SEMI-SUPERVISED OBJECT RECOGNITION USING STRUCTURE KERNEL

Botao Wang; Hongkai Xiong; Xiaoqian Jiang; Fan Ling

doi:10.1109/icip.2012.6467320

. Author manuscript; available in PMC: 2013 May 9.

Published in final edited form as: Proc Int Conf Image Proc. 2012:2157–2160. doi: 10.1109/icip.2012.6467320

SEMI-SUPERVISED OBJECT RECOGNITION USING STRUCTURE KERNEL

Botao Wang ¹, Hongkai Xiong ², Xiaoqian Jiang ³, Fan Ling ⁴

PMCID: PMC3648669 NIHMSID: NIHMS456791 PMID: 23666108

Abstract

Object recognition is a fundamental problem in computer vision. Part-based models offer a sparse, flexible representation of objects, but suffer from difficulties in training and often use standard kernels. In this paper, we propose a positive definite kernel called “structure kernel”, which measures the similarity of two part-based represented objects. The structure kernel has three terms: 1) the global term that measures the global visual similarity of two objects; 2) the part term that measures the visual similarity of corresponding parts; 3) the spatial term that measures the spatial similarity of geometric configuration of parts. The contribution of this paper is to generalize the discriminant capability of local kernels to complex part-based object models. Experimental results show that the proposed kernel exhibit higher accuracy than state-of-art approaches using standard kernels.

Index Terms: Object recognition, kernel, image features, machine learning, data mining

1. INTRODUCTION

Object recognition is a fundamental problem in computer vision and artificial intelligence. Partial occlusion, background clutters and non-rigid deformation are among the most challenging problems in object recognition. In recent years, significant improvements have been made in object recognition with machine learning techniques, such as support vector machine [1] and kernel methods [2].

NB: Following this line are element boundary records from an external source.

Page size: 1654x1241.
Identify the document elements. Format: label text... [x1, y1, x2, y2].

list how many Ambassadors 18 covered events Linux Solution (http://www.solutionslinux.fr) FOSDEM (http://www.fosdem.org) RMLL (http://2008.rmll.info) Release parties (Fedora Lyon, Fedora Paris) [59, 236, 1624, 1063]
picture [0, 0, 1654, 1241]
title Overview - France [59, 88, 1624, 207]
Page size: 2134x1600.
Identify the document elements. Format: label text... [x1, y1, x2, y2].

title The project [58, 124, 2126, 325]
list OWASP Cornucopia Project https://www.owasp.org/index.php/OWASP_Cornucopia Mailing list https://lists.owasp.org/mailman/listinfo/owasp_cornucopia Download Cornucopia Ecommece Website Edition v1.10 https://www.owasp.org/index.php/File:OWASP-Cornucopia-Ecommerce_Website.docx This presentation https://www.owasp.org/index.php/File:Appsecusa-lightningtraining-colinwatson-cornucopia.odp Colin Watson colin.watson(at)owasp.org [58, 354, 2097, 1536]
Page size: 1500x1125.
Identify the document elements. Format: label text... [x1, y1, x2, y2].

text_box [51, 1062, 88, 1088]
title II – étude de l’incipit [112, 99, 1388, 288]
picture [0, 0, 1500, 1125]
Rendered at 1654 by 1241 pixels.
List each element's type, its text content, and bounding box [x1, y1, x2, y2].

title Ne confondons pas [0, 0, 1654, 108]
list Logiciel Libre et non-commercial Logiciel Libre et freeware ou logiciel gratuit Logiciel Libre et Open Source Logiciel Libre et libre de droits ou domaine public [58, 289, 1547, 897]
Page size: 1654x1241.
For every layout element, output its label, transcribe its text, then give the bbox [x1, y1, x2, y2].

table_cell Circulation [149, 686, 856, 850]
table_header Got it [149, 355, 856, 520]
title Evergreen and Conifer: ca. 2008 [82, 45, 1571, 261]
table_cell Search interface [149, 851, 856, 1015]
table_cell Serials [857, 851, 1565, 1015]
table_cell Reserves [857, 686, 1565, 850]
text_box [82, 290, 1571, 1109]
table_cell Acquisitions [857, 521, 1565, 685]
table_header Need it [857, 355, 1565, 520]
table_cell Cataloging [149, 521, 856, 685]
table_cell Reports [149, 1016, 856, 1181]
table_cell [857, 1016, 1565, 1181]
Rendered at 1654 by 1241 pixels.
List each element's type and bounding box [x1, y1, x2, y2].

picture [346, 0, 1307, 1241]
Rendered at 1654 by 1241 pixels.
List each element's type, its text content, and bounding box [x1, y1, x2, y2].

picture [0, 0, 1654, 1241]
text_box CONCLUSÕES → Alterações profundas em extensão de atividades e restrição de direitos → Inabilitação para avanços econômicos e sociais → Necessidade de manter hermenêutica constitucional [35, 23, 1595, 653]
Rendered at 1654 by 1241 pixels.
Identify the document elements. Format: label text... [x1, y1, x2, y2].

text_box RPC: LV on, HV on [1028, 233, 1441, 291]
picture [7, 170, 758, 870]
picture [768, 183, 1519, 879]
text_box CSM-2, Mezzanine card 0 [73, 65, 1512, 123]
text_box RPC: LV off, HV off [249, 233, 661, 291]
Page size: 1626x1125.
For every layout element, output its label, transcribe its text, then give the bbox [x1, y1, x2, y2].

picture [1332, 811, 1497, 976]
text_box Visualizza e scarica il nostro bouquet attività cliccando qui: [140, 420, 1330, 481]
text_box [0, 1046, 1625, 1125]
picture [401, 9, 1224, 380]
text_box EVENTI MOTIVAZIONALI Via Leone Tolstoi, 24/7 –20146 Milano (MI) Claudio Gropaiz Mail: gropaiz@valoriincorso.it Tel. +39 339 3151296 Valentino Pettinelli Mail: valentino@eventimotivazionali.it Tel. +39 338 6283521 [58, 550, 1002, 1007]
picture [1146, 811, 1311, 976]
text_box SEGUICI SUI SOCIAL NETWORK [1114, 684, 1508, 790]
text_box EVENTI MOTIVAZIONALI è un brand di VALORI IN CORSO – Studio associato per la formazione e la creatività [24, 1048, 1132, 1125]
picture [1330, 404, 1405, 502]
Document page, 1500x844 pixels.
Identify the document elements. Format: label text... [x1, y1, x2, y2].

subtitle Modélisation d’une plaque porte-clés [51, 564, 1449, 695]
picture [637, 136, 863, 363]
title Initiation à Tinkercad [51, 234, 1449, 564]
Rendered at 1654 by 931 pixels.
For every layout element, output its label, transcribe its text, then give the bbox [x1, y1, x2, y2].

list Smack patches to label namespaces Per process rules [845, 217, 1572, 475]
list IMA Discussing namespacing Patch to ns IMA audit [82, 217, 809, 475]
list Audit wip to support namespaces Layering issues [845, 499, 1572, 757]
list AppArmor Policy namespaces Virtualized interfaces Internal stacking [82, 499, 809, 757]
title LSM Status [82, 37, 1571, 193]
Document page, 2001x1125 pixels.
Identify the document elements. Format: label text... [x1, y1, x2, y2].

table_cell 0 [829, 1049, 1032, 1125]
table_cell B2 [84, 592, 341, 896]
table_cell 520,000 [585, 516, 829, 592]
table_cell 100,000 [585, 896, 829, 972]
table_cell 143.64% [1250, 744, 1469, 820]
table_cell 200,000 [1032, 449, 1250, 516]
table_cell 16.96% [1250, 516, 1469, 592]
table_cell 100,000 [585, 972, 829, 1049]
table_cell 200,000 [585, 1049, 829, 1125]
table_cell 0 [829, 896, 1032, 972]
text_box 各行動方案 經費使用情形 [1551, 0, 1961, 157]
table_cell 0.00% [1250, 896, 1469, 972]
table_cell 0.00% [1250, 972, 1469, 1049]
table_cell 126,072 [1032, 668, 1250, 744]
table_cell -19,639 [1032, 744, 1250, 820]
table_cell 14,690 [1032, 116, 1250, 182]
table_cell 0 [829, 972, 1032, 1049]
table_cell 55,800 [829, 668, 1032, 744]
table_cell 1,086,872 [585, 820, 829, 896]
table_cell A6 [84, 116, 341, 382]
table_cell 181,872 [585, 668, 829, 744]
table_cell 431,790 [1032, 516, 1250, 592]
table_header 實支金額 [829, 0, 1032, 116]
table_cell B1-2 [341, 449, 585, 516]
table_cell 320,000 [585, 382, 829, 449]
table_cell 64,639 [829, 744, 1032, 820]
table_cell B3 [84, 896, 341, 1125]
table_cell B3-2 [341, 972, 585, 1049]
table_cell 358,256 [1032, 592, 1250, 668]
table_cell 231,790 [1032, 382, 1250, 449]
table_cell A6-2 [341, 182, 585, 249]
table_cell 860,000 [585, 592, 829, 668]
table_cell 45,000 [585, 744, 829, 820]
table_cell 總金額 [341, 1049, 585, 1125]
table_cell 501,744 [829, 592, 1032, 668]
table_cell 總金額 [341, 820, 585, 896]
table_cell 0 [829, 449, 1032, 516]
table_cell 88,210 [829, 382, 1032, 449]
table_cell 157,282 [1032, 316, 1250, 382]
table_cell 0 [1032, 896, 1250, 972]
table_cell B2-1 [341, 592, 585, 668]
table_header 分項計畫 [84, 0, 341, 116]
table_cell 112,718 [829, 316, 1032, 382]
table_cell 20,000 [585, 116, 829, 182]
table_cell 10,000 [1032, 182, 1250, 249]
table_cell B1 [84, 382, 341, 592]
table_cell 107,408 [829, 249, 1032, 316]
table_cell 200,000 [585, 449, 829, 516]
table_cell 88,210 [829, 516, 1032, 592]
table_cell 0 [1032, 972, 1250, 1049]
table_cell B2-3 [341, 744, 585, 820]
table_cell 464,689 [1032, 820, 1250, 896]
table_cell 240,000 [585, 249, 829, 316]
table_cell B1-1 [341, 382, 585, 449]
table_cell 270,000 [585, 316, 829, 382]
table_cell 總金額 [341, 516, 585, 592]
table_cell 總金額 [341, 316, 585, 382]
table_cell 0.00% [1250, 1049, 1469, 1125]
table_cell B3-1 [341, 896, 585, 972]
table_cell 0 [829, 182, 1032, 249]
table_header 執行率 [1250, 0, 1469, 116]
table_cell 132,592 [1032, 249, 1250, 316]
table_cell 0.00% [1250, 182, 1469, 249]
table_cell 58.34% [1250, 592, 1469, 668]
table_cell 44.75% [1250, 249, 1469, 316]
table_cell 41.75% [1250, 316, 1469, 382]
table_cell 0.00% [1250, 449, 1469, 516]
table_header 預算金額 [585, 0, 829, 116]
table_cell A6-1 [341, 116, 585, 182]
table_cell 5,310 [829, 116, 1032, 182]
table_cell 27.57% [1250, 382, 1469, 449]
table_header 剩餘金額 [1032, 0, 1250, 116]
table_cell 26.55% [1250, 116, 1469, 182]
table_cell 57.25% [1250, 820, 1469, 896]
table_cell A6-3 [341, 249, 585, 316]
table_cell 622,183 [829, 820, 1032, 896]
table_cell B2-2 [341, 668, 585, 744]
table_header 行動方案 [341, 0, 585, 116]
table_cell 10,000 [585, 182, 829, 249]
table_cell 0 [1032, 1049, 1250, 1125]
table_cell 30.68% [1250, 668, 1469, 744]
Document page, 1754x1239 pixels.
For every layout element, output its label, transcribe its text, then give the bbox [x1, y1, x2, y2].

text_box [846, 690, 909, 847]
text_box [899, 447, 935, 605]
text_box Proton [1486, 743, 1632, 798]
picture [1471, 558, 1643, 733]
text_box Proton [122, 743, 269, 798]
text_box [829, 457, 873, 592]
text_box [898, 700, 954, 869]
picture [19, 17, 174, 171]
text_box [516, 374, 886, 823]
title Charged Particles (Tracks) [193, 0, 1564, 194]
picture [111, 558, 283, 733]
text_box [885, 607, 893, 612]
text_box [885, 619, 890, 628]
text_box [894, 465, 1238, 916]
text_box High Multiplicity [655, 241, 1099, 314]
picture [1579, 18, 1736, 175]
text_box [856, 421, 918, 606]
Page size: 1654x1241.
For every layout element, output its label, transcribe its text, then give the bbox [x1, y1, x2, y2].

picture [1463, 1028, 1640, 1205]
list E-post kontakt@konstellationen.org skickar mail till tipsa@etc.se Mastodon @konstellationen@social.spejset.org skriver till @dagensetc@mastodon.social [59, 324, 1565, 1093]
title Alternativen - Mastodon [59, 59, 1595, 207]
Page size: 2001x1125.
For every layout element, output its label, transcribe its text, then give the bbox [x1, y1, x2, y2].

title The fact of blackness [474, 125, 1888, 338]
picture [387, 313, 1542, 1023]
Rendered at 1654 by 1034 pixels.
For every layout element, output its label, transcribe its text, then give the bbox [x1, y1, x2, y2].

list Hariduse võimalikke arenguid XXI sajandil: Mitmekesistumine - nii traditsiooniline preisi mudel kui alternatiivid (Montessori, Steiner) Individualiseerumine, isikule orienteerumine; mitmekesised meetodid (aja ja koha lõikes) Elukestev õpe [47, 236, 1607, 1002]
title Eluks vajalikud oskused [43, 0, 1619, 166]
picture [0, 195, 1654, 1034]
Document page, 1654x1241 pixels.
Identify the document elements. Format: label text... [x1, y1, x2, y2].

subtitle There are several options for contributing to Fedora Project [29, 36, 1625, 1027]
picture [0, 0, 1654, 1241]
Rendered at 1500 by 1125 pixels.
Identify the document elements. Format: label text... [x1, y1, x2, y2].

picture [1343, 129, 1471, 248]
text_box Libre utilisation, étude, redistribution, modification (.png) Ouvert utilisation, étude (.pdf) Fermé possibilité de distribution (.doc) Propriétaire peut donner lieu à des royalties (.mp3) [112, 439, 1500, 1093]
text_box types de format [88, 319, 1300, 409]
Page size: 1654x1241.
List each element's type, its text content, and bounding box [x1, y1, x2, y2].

Kernels are symmetric bivariate functions that capture resemblance between input data. We assume Φ(x) : 𝒳 → ℋ to be a function that maps x from original data space to a high dimensional Hilbert space. The kernel function calculates the inner product of the mapped data in ℋ : K(x, x′) = Φ(x) · Φ (x′) without explicitly computing the mapped data. To ensure the existence of such mapping, the kernel function must satisfy positive definiteness condition, which is also called the Mercer condition. In general, kernel methods can be utilized in many machine learning techniques as long as they handle only inner products of the input data.

In this paper, we propose a positive definite kernel called “structure kernel” to measure the similarity of two part-based represented objects. The main contribution of this paper is to incorporate the discriminant capability of local kernels into complex object models. In our approach, we use a part-based representation of objects, which models an object as a collection of visual parts arranged in a deformable configuration. Visual appearance of each part is encoded with a region-based image descriptor, which is robust to background clutters and semantically significant. Parts are arranged in a deformable configuration, which offers more flexibility and invariance to partial occlusion. We propose a structure kernel to measure the similarity of complex models, which is more discriminant than standard kernels because it takes both visual appearance and the spatial configuration of corresponding parts into account, as indicated in Figure 1. Experimental results show that the proposed method has accurate performance and outperform many state-of-the-art approaches.

Fig. 1 — Examples of standard kernels and the structure kernel. Standard kernels do not take spatial dependency into consideration while the structure kernel uses spatial dependency to improve the quality of object detection.

2. RELATEDWORK

Summation kernel [3] calculates the sum of all of the cross-similarities between all of the possible combination of feature vectors. It is a Mercer kernel but its discriminative ability is compromised because good matchings can be easily swamped by bad matchings. The “max” kernel [4] improves the summation kernel by summing only the similarities of the best matched feature vectors. But the “max” operation makes the kernel non positive definite and this is risky because the implicit mapping may not exist. In [3], a circular-shift invariant kernel was proposed to measure the neighborhood similarity of two keypoints, but the geometric configuration is only reflected by the orientation of the keypoint. In [5], a context-dependent kernel was proposed, which considers the context as a part of the alignment process in designing kernels.

3. STRUCTURE KERNEL

3.1. Object Representation

Our model represents an object as a collection of parts arranged in certain geometric configuration. We use both the global feature and local features of parts to represent an object. Global feature is typically coarse and sensitive to background clutters and partial occlusion, and through incorporating local features that are more distinctive among the object category, we expect the detection result can be more robust.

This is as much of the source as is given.